AKB: What do you prefer: Being soloist in front row, or being in the background? Which fits your personality best?
DS: I always liked being in the background and helping create something, you know, whatever it was. If it was a video, I liked to be directing it, rather than in front of it. Or if it was a stage show, I liked to make the set design and the band sound great. But right at this point of time, it is really funny I’ve changed into I like being the person singing now and the person telling the stories and the person at the front.
AKB: But why did this change? Can you explain yourself?

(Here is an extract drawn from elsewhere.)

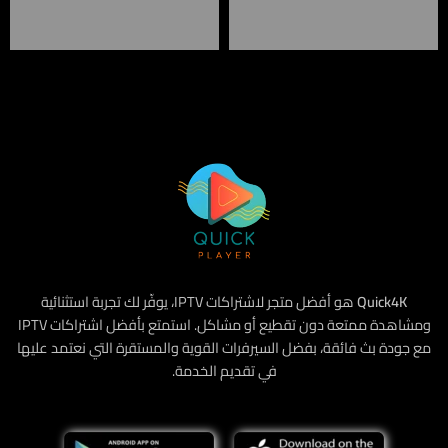
Quick4K
هو أفضل متجر لاشتراكات IPTV، يوفّر لك تجربة استثنائية
ومشاهدة ممتعة دون تقطيع أو مشاكل. استمتع بأفضل اشتراكات IPTV
مع جودة بث فائقة، بفضل السيرفرات القوية والمستقرة التي نعتمد عليها
في تقديم الخدمة.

DS: I don’t know, I think it just got less self-conscious, more confident or comfortable in my skin. So I don’t know why the reason is now (laughs). I would have been a lot wiser to do when I was 18, and have stupid doing it now, so I’d have 20 solo albums out. And I just play, the journey took me. But in the last 3 or 4 years I just feel I am in a position I had so many experience that I could now make 10 albums in a row of storytelling and going play and sing them like a troubadour.
AKB: So today you have enough stories to tell and you want to tell them?
DS: Yeah. Before, I didn’t really have time because they were happening. Happening in real time, you know (laughs). But today, I’m telling the stories of my life.